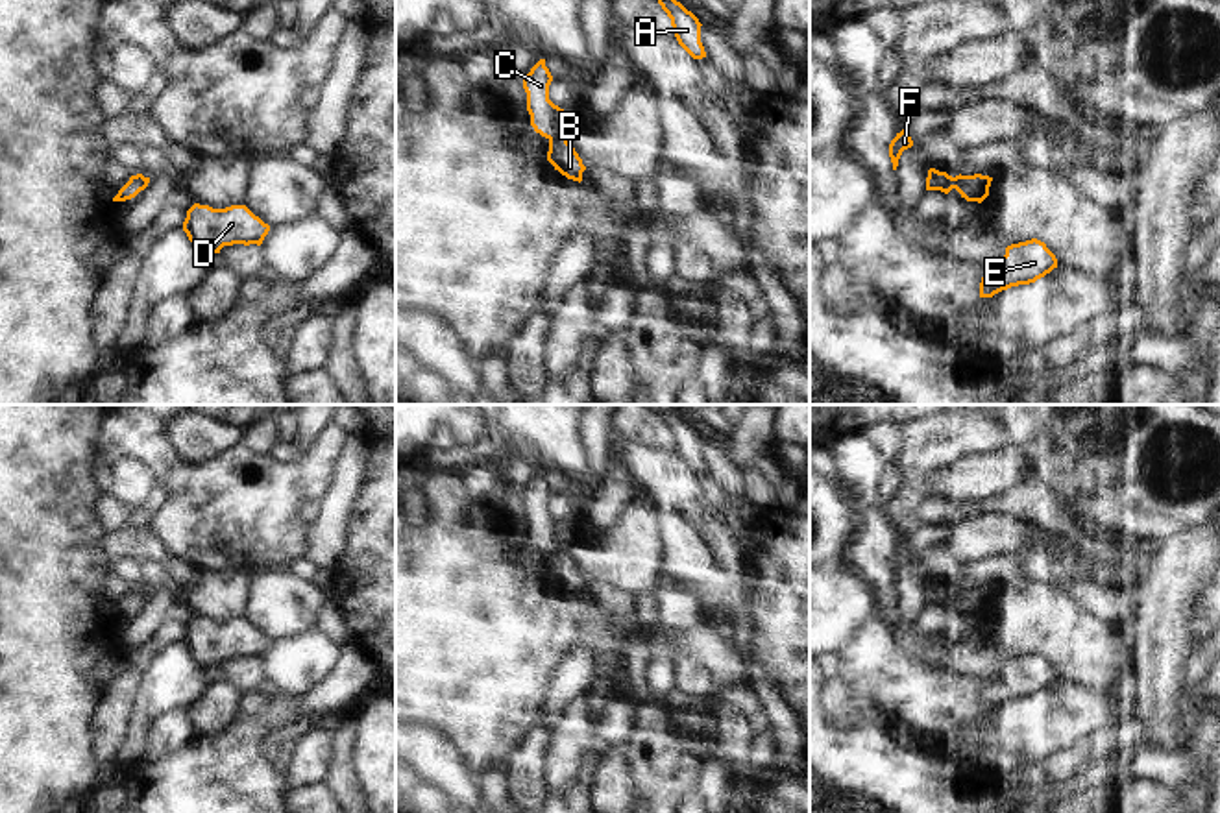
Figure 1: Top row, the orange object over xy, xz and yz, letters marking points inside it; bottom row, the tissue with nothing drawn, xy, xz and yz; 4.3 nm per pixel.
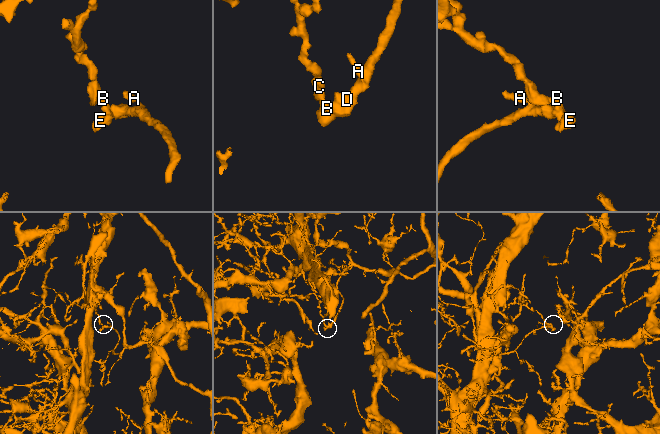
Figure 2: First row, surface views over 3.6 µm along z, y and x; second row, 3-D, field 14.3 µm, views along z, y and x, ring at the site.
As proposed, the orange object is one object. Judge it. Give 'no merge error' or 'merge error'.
merge error

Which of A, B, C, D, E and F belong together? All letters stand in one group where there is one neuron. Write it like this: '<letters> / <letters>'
A B D E / C F

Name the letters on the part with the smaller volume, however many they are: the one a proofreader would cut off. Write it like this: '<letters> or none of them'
A, B, D, E

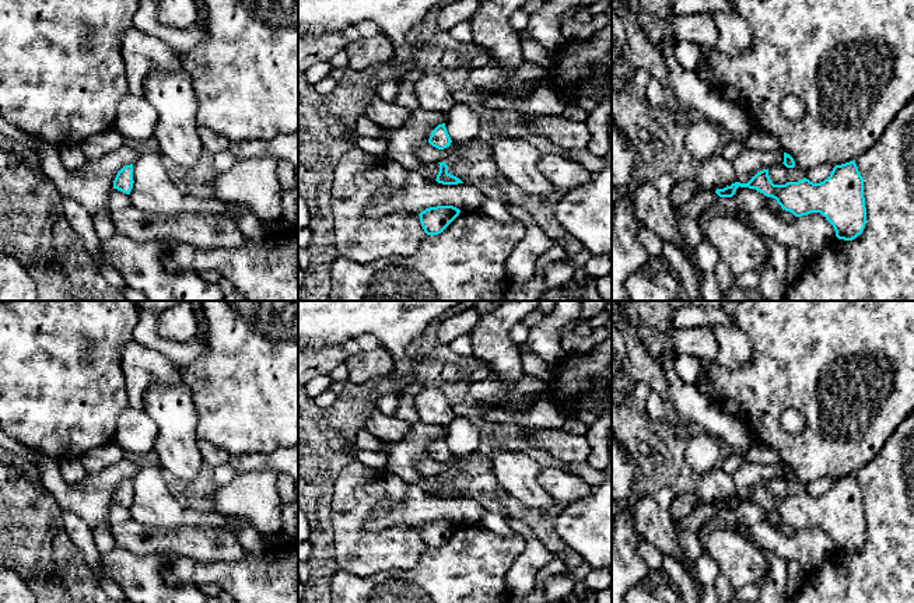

------------------------------

• _WHAT TO DO_:
The copy should start at the line that contains "Name the letters", end at the last line of the entries above, and match each line exactly, with pictures dropped.

• _ANSWER FOR THIS EXERCISE_:
Name the letters on the part with the smaller volume, however many they are: the one a proofreader would cut off. Write it like this: '<letters> or none of them'
A, B, D, E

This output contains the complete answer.